As is often the case, hard times can create opportunity and spur innovation. So Maine's wood pellet stove vendors are doing a land-office business and some can't even keep the stoves in stock. That, in turn, is prompting a run on pellets and the new mills turning out those pellets can barely keep up with the demand.
While such demand can drive up prices, it's also evidence that a renewable, Maine-grown and Maine-processed alternative energy product -- wood pellets made from Maine trees -- has a viable and increasing market.
Likewise, there's progress on alternative energy on the municipal front, where land-use ordinances are being adopted to regulate residential wind turbines.
When many of the state's municipal land-use ordinances were written and adopted, there wasn't demand for small windmills of the sort that are now becoming commercially available. There's still not much demand for the units, which can cost upwards of $6,000. But just in case, Manchester residents recently adopted a new ordinance that sets setback, noise, size and other design standards for wind turbines on residential property.

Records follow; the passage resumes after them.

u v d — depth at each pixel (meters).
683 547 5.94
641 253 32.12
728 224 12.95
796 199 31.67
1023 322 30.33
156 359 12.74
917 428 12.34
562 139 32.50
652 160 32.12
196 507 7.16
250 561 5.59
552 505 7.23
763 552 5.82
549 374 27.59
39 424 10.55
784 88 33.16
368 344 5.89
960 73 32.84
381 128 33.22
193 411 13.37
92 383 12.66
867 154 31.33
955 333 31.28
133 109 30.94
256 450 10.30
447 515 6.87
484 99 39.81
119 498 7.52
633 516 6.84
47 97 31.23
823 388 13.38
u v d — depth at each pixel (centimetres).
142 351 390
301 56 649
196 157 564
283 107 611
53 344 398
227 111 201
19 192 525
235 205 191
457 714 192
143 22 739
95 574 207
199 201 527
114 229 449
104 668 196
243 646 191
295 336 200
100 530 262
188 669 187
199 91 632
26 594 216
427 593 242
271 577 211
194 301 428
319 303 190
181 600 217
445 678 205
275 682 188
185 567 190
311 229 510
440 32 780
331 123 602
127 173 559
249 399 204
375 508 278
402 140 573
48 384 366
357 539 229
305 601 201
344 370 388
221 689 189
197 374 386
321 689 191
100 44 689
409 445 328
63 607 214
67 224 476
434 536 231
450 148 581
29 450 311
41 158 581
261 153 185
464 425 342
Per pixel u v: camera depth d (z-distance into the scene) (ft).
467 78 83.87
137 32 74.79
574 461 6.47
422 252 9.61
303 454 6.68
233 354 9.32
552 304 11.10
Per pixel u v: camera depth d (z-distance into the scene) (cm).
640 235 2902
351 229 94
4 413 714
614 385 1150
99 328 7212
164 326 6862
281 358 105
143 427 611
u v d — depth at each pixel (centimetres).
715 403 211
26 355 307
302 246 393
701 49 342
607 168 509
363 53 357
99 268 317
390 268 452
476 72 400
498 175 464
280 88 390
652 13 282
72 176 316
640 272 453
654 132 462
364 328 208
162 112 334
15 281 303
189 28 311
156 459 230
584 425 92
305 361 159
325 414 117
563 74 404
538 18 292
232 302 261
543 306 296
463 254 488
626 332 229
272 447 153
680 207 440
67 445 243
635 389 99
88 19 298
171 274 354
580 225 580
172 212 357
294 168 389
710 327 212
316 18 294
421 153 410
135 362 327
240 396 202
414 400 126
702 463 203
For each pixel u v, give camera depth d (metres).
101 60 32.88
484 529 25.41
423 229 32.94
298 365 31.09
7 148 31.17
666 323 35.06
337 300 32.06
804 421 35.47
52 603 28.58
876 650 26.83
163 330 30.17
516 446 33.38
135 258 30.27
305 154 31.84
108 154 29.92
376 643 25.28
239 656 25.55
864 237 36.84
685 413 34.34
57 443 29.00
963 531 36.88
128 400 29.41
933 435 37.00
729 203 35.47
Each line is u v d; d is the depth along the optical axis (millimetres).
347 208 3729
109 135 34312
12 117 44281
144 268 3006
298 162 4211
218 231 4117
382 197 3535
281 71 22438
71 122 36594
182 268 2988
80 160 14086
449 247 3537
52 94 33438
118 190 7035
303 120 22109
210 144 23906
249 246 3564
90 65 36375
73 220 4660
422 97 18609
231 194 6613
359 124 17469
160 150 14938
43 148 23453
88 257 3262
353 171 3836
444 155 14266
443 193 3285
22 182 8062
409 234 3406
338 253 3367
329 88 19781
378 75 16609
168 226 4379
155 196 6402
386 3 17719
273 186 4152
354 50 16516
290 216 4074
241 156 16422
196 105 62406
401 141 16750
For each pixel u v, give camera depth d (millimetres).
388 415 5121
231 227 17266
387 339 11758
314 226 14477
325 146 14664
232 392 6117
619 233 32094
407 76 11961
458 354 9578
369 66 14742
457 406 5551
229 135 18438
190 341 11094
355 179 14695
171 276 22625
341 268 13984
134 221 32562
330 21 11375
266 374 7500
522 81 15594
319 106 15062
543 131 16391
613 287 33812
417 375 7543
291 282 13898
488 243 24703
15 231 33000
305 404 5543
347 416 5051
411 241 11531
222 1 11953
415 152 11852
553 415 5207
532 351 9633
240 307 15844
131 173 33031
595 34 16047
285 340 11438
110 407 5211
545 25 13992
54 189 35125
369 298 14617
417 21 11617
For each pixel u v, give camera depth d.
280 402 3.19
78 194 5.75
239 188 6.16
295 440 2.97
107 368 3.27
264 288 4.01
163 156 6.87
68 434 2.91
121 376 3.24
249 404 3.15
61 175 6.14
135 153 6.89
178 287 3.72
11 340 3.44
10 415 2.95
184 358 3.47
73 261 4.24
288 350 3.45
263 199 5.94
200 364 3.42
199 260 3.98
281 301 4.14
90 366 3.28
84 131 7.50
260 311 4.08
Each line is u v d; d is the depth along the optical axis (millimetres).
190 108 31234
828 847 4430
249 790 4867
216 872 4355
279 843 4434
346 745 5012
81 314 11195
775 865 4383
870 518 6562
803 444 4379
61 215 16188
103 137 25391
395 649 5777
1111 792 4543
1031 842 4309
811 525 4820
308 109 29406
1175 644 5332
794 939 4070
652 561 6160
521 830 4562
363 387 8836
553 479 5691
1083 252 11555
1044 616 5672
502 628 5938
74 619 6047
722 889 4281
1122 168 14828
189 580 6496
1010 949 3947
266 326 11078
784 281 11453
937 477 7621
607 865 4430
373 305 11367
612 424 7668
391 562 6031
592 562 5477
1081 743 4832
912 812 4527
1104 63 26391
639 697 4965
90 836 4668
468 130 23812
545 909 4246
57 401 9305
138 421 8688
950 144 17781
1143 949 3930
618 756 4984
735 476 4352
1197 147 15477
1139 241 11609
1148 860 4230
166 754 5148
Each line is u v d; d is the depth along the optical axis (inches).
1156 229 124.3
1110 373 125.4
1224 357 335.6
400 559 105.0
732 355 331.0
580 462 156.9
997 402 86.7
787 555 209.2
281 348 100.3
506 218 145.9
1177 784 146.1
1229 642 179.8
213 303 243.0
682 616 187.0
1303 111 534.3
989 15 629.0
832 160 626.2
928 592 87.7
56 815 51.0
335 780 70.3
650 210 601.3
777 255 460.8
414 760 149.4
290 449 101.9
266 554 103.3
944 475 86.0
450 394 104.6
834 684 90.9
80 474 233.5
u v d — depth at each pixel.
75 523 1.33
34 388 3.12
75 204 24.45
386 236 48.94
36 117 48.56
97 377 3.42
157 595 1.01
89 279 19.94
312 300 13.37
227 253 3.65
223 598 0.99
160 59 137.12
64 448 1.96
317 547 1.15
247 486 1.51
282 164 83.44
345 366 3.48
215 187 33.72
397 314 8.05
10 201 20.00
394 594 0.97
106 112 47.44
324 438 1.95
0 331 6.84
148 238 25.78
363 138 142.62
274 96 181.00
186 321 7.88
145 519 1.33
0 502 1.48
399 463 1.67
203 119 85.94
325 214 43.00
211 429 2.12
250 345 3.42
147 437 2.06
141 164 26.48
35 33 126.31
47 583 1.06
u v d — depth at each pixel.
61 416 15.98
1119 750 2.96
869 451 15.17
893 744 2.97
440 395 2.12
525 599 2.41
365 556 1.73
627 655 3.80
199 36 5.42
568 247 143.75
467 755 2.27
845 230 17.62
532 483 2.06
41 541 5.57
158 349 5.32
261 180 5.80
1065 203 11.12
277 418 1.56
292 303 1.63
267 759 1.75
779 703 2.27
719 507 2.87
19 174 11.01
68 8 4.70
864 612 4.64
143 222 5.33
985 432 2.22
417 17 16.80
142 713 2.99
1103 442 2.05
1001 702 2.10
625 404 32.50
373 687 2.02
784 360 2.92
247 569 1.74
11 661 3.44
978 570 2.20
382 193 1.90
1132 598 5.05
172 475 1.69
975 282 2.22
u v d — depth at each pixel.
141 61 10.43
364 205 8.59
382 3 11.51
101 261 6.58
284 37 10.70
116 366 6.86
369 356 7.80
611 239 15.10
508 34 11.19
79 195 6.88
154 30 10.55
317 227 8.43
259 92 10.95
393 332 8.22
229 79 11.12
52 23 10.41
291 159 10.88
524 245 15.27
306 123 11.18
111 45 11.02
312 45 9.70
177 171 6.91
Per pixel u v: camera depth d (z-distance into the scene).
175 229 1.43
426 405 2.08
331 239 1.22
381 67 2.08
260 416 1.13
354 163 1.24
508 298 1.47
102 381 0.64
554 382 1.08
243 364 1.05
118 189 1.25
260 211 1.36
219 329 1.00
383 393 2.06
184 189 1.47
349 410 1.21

The town joins Damariscotta, Eliot and Wiscasset in adopting such an ordinance.
While the cost of energy is rapidly becoming a political issue of serious consequence -- for example, pitting prominent Republicans who favor expanding oil drilling off the nation's coastline against prominent Democrats who reject it -- this expansion of alternative energy opportunities in Maine is not about politics at all.
Instead, it's about the options chosen by those with little choice but to change, innovate and, ultimately, choose a more sustainable way of keeping warm.
That's not political; it's just common sense, with which Mainers are once again proving themselves amply endowed.